Er ärgert sich indes auch darüber, dass er keine oder sehr spät Antworten aus Kiel auf seine Kritikpunkte bekommen hatte. Das führt zu teils hochemotionalem Mailverkehr mit dem Büro von Tourismus-Minister Dr. Bernd Buchholz (FDP) und Buchholz selbst.

Ministerin für ländliche Räume meldet sich zu Wort

Auf Nachfrage der Redaktion, ob die Abgabe in diesem Jahr besser später oder gar nicht erhoben werden sollte, meldet sich Dr.
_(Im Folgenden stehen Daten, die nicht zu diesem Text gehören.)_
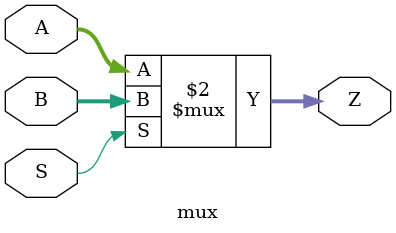
<source format=v>
module mux
(
input [7:0] A,
input [7:0] B, //declare data inputs
input S, //declare select input
output  [7:0] Z //declare output
);
assign Z = S==0 ? A : B; //select input
endmodule

</source>
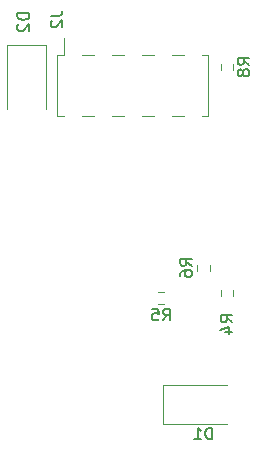
<source format=gbr>
%TF.GenerationSoftware,KiCad,Pcbnew,5.1.10-1.fc34*%
%TF.CreationDate,2021-09-08T08:00:36+01:00*%
%TF.ProjectId,cryosub_power_converter_top_v01,6372796f-7375-4625-9f70-6f7765725f63,rev?*%
%TF.SameCoordinates,Original*%
%TF.FileFunction,Legend,Bot*%
%TF.FilePolarity,Positive*%
%FSLAX46Y46*%
G04 Gerber Fmt 4.6, Leading zero omitted, Abs format (unit mm)*
G04 Created by KiCad (PCBNEW 5.1.10-1.fc34) date 2021-09-08 08:00:36*
%MOMM*%
%LPD*%
G01*
G04 APERTURE LIST*
%ADD10C,0.120000*%
%ADD11C,0.150000*%
G04 APERTURE END LIST*
D10*
%TO.C,J2*%
X105590000Y-105400000D02*
X105590000Y-110600000D01*
X118410000Y-105400000D02*
X118410000Y-110600000D01*
X106160000Y-103960000D02*
X106160000Y-105400000D01*
X105590000Y-105400000D02*
X106160000Y-105400000D01*
X105590000Y-110600000D02*
X106160000Y-110600000D01*
X117840000Y-105400000D02*
X118410000Y-105400000D01*
X117840000Y-110600000D02*
X118410000Y-110600000D01*
X107680000Y-105400000D02*
X108700000Y-105400000D01*
X107680000Y-110600000D02*
X108700000Y-110600000D01*
X110220000Y-105400000D02*
X111240000Y-105400000D01*
X110220000Y-110600000D02*
X111240000Y-110600000D01*
X112760000Y-105400000D02*
X113780000Y-105400000D01*
X112760000Y-110600000D02*
X113780000Y-110600000D01*
X115300000Y-105400000D02*
X116320000Y-105400000D01*
X115300000Y-110600000D02*
X116320000Y-110600000D01*
%TO.C,D1*%
X114600000Y-136650000D02*
X120000000Y-136650000D01*
X114600000Y-133350000D02*
X120000000Y-133350000D01*
X114600000Y-136650000D02*
X114600000Y-133350000D01*
%TO.C,D2*%
X101350000Y-104600000D02*
X104650000Y-104600000D01*
X104650000Y-104600000D02*
X104650000Y-110000000D01*
X101350000Y-104600000D02*
X101350000Y-110000000D01*
%TO.C,R4*%
X119477500Y-125332776D02*
X119477500Y-125842224D01*
X120522500Y-125332776D02*
X120522500Y-125842224D01*
%TO.C,R5*%
X114157776Y-126522500D02*
X114667224Y-126522500D01*
X114157776Y-125477500D02*
X114667224Y-125477500D01*
%TO.C,R6*%
X117477500Y-123157776D02*
X117477500Y-123667224D01*
X118522500Y-123157776D02*
X118522500Y-123667224D01*
%TO.C,R8*%
X119477500Y-106667224D02*
X119477500Y-106157776D01*
X120522500Y-106667224D02*
X120522500Y-106157776D01*
%TO.C,J2*%
D11*
X105052380Y-102066666D02*
X105766666Y-102066666D01*
X105909523Y-102019047D01*
X106004761Y-101923809D01*
X106052380Y-101780952D01*
X106052380Y-101685714D01*
X105147619Y-102495238D02*
X105100000Y-102542857D01*
X105052380Y-102638095D01*
X105052380Y-102876190D01*
X105100000Y-102971428D01*
X105147619Y-103019047D01*
X105242857Y-103066666D01*
X105338095Y-103066666D01*
X105480952Y-103019047D01*
X106052380Y-102447619D01*
X106052380Y-103066666D01*
%TO.C,D1*%
X118738095Y-137952380D02*
X118738095Y-136952380D01*
X118500000Y-136952380D01*
X118357142Y-137000000D01*
X118261904Y-137095238D01*
X118214285Y-137190476D01*
X118166666Y-137380952D01*
X118166666Y-137523809D01*
X118214285Y-137714285D01*
X118261904Y-137809523D01*
X118357142Y-137904761D01*
X118500000Y-137952380D01*
X118738095Y-137952380D01*
X117214285Y-137952380D02*
X117785714Y-137952380D01*
X117500000Y-137952380D02*
X117500000Y-136952380D01*
X117595238Y-137095238D01*
X117690476Y-137190476D01*
X117785714Y-137238095D01*
%TO.C,D2*%
X103252380Y-101861904D02*
X102252380Y-101861904D01*
X102252380Y-102100000D01*
X102300000Y-102242857D01*
X102395238Y-102338095D01*
X102490476Y-102385714D01*
X102680952Y-102433333D01*
X102823809Y-102433333D01*
X103014285Y-102385714D01*
X103109523Y-102338095D01*
X103204761Y-102242857D01*
X103252380Y-102100000D01*
X103252380Y-101861904D01*
X102347619Y-102814285D02*
X102300000Y-102861904D01*
X102252380Y-102957142D01*
X102252380Y-103195238D01*
X102300000Y-103290476D01*
X102347619Y-103338095D01*
X102442857Y-103385714D01*
X102538095Y-103385714D01*
X102680952Y-103338095D01*
X103252380Y-102766666D01*
X103252380Y-103385714D01*
%TO.C,R4*%
X120452380Y-128033333D02*
X119976190Y-127700000D01*
X120452380Y-127461904D02*
X119452380Y-127461904D01*
X119452380Y-127842857D01*
X119500000Y-127938095D01*
X119547619Y-127985714D01*
X119642857Y-128033333D01*
X119785714Y-128033333D01*
X119880952Y-127985714D01*
X119928571Y-127938095D01*
X119976190Y-127842857D01*
X119976190Y-127461904D01*
X119785714Y-128890476D02*
X120452380Y-128890476D01*
X119404761Y-128652380D02*
X120119047Y-128414285D01*
X120119047Y-129033333D01*
%TO.C,R5*%
X114579166Y-127882380D02*
X114912500Y-127406190D01*
X115150595Y-127882380D02*
X115150595Y-126882380D01*
X114769642Y-126882380D01*
X114674404Y-126930000D01*
X114626785Y-126977619D01*
X114579166Y-127072857D01*
X114579166Y-127215714D01*
X114626785Y-127310952D01*
X114674404Y-127358571D01*
X114769642Y-127406190D01*
X115150595Y-127406190D01*
X113674404Y-126882380D02*
X114150595Y-126882380D01*
X114198214Y-127358571D01*
X114150595Y-127310952D01*
X114055357Y-127263333D01*
X113817261Y-127263333D01*
X113722023Y-127310952D01*
X113674404Y-127358571D01*
X113626785Y-127453809D01*
X113626785Y-127691904D01*
X113674404Y-127787142D01*
X113722023Y-127834761D01*
X113817261Y-127882380D01*
X114055357Y-127882380D01*
X114150595Y-127834761D01*
X114198214Y-127787142D01*
%TO.C,R6*%
X117022380Y-123245833D02*
X116546190Y-122912500D01*
X117022380Y-122674404D02*
X116022380Y-122674404D01*
X116022380Y-123055357D01*
X116070000Y-123150595D01*
X116117619Y-123198214D01*
X116212857Y-123245833D01*
X116355714Y-123245833D01*
X116450952Y-123198214D01*
X116498571Y-123150595D01*
X116546190Y-123055357D01*
X116546190Y-122674404D01*
X116022380Y-124102976D02*
X116022380Y-123912500D01*
X116070000Y-123817261D01*
X116117619Y-123769642D01*
X116260476Y-123674404D01*
X116450952Y-123626785D01*
X116831904Y-123626785D01*
X116927142Y-123674404D01*
X116974761Y-123722023D01*
X117022380Y-123817261D01*
X117022380Y-124007738D01*
X116974761Y-124102976D01*
X116927142Y-124150595D01*
X116831904Y-124198214D01*
X116593809Y-124198214D01*
X116498571Y-124150595D01*
X116450952Y-124102976D01*
X116403333Y-124007738D01*
X116403333Y-123817261D01*
X116450952Y-123722023D01*
X116498571Y-123674404D01*
X116593809Y-123626785D01*
%TO.C,R8*%
X121882380Y-106245833D02*
X121406190Y-105912500D01*
X121882380Y-105674404D02*
X120882380Y-105674404D01*
X120882380Y-106055357D01*
X120930000Y-106150595D01*
X120977619Y-106198214D01*
X121072857Y-106245833D01*
X121215714Y-106245833D01*
X121310952Y-106198214D01*
X121358571Y-106150595D01*
X121406190Y-106055357D01*
X121406190Y-105674404D01*
X121310952Y-106817261D02*
X121263333Y-106722023D01*
X121215714Y-106674404D01*
X121120476Y-106626785D01*
X121072857Y-106626785D01*
X120977619Y-106674404D01*
X120930000Y-106722023D01*
X120882380Y-106817261D01*
X120882380Y-107007738D01*
X120930000Y-107102976D01*
X120977619Y-107150595D01*
X121072857Y-107198214D01*
X121120476Y-107198214D01*
X121215714Y-107150595D01*
X121263333Y-107102976D01*
X121310952Y-107007738D01*
X121310952Y-106817261D01*
X121358571Y-106722023D01*
X121406190Y-106674404D01*
X121501428Y-106626785D01*
X121691904Y-106626785D01*
X121787142Y-106674404D01*
X121834761Y-106722023D01*
X121882380Y-106817261D01*
X121882380Y-107007738D01*
X121834761Y-107102976D01*
X121787142Y-107150595D01*
X121691904Y-107198214D01*
X121501428Y-107198214D01*
X121406190Y-107150595D01*
X121358571Y-107102976D01*
X121310952Y-107007738D01*
%TD*%
M02*

</source>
Sabine Sütterlin-Waack (CDU) als Ministerin für den ländlichen Raum, – und hält sich aus der Sache raus: „Wenn uns ein Bürgermeister fragen würde, dann würden wir ihm eine Abwägung empfehlen, was langfristig für seine Gemeinde in dieser Situation besser ist: den strapazierten Gemeindehaushalt durch Einnahmen aus der Tourismusabgabe zu entlasten, oder den Betrieben in schwieriger Zeit durch einen Verzicht auf diese Abgabe Kostensenkungen zu ermöglichen.“ Dafür sei die Situation vor Ort zu unterschiedlich.

Büro des Wirtschaftsministers stellt Zahlen klar

Philipp Neuenfeldt, Leiter des Büros von Dr. Bernd Buchholz, antwortet schließlich auf Essings Kritik mit der aktuellen Bilanz der Auszahlungen von Hilfsgeldern. Per Freitag, 29. Januar, seien auf 97 Prozent der über Steuerberater eingereichten Anträge für Novemberhilfe Abschlagszahlungen veranlasst worden.

31 Millionen Euro Novemberhilfe ausgezahlt

Alle Anträge, die direkt gestellt worden seien, seien zu 89 Prozent entschieden und die Beträge ausgezahlt worden – insgesamt mehr als 31 Millionen Euro allein in diesem Programm.

Norbert Essing hält an Kritik fest: Viele gar nicht antragsberechtig

Am Ende seines eigenen Briefverkehrs und der Recherchen unserer Redaktion zollt Norbert Essing Minister Buchholz zwar seinen persönlichen Respekt, bleibt aber in beiden Punkten klar: dass viele Betriebe von der November-Hilfe nur verspätet oder gar nichts sehen werden und dass das Thema Tourismusabgabe im Fokus der Verantwortlichen bleiben müsse.